WRITTEN TASK: Your answer must be the full listing, reproduced exactly.

GIVEN INFORMATION:
- - -

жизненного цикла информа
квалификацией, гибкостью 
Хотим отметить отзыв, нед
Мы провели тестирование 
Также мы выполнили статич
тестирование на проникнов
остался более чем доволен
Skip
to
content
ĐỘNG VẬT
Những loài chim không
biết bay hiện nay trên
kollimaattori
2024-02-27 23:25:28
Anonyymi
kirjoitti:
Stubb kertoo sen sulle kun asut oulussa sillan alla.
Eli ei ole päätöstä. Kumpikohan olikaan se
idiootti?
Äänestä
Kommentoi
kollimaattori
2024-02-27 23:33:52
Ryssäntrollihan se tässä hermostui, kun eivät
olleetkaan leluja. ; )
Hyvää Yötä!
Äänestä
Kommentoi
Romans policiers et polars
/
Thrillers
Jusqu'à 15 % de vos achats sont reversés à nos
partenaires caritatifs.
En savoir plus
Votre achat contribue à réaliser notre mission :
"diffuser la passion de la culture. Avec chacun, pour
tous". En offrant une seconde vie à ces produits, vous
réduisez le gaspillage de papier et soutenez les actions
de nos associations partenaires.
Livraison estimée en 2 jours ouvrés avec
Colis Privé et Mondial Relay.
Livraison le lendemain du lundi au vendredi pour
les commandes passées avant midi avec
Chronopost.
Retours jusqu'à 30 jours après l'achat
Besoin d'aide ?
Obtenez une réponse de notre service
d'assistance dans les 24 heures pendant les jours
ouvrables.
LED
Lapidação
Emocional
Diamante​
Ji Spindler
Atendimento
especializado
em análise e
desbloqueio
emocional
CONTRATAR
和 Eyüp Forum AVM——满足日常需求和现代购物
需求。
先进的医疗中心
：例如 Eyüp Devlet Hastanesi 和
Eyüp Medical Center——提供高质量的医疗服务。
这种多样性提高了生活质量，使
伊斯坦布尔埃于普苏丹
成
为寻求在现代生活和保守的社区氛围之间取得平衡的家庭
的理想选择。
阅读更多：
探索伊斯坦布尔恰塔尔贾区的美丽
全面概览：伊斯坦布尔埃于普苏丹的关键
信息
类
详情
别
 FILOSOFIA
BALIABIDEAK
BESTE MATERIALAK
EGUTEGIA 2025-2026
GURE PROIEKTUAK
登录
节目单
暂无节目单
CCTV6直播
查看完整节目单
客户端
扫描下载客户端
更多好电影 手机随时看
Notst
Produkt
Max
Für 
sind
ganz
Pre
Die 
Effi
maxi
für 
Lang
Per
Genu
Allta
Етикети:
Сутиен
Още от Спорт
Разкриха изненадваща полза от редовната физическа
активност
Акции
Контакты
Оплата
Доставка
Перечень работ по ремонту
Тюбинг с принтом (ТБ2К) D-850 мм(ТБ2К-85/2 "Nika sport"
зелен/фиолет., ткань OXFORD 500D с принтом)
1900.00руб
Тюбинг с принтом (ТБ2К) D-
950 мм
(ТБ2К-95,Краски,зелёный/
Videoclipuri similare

- - -

ANSWER AREA:
жизненного цикла информа
квалификацией, гибкостью 
Хотим отметить отзыв, нед
Мы провели тестирование 
Также мы выполнили статич
тестирование на проникнов
остался более чем доволен
Skip
to
content
ĐỘNG VẬT
Những loài chim không
biết bay hiện nay trên
kollimaattori
2024-02-27 23:25:28
Anonyymi
kirjoitti:
Stubb kertoo sen sulle kun asut oulussa sillan alla.
Eli ei ole päätöstä. Kumpikohan olikaan se
idiootti?
Äänestä
Kommentoi
kollimaattori
2024-02-27 23:33:52
Ryssäntrollihan se tässä hermostui, kun eivät
olleetkaan leluja. ; )
Hyvää Yötä!
Äänestä
Kommentoi
Romans policiers et polars
/
Thrillers
Jusqu'à 15 % de vos achats sont reversés à nos
partenaires caritatifs.
En savoir plus
Votre achat contribue à réaliser notre mission :
"diffuser la passion de la culture. Avec chacun, pour
tous". En offrant une seconde vie à ces produits, vous
réduisez le gaspillage de papier et soutenez les actions
de nos associations partenaires.
Livraison estimée en 2 jours ouvrés avec
Colis Privé et Mondial Relay.
Livraison le lendemain du lundi au vendredi pour
les commandes passées avant midi avec
Chronopost.
Retours jusqu'à 30 jours après l'achat
Besoin d'aide ?
Obtenez une réponse de notre service
d'assistance dans les 24 heures pendant les jours
ouvrables.
LED
Lapidação
Emocional
Diamante​
Ji Spindler
Atendimento
especializado
em análise e
desbloqueio
emocional
CONTRATAR
和 Eyüp Forum AVM——满足日常需求和现代购物
需求。
先进的医疗中心
：例如 Eyüp Devlet Hastanesi 和
Eyüp Medical Center——提供高质量的医疗服务。
这种多样性提高了生活质量，使
伊斯坦布尔埃于普苏丹
成
为寻求在现代生活和保守的社区氛围之间取得平衡的家庭
的理想选择。
阅读更多：
探索伊斯坦布尔恰塔尔贾区的美丽
全面概览：伊斯坦布尔埃于普苏丹的关键
信息
类
详情
别
 FILOSOFIA
BALIABIDEAK
BESTE MATERIALAK
EGUTEGIA 2025-2026
GURE PROIEKTUAK
登录
节目单
暂无节目单
CCTV6直播
查看完整节目单
客户端
扫描下载客户端
更多好电影 手机随时看
Notst
Produkt
Max
Für 
sind
ganz
Pre
Die 
Effi
maxi
für 
Lang
Per
Genu
Allta
Етикети:
Сутиен
Още от Спорт
Разкриха изненадваща полза от редовната физическа
активност
Акции
Контакты
Оплата
Доставка
Перечень работ по ремонту
Тюбинг с принтом (ТБ2К) D-850 мм(ТБ2К-85/2 "Nika sport"
зелен/фиолет., ткань OXFORD 500D с принтом)
1900.00руб
Тюбинг с принтом (ТБ2К) D-
950 мм
(ТБ2К-95,Краски,зелёный/
Videoclipuri similare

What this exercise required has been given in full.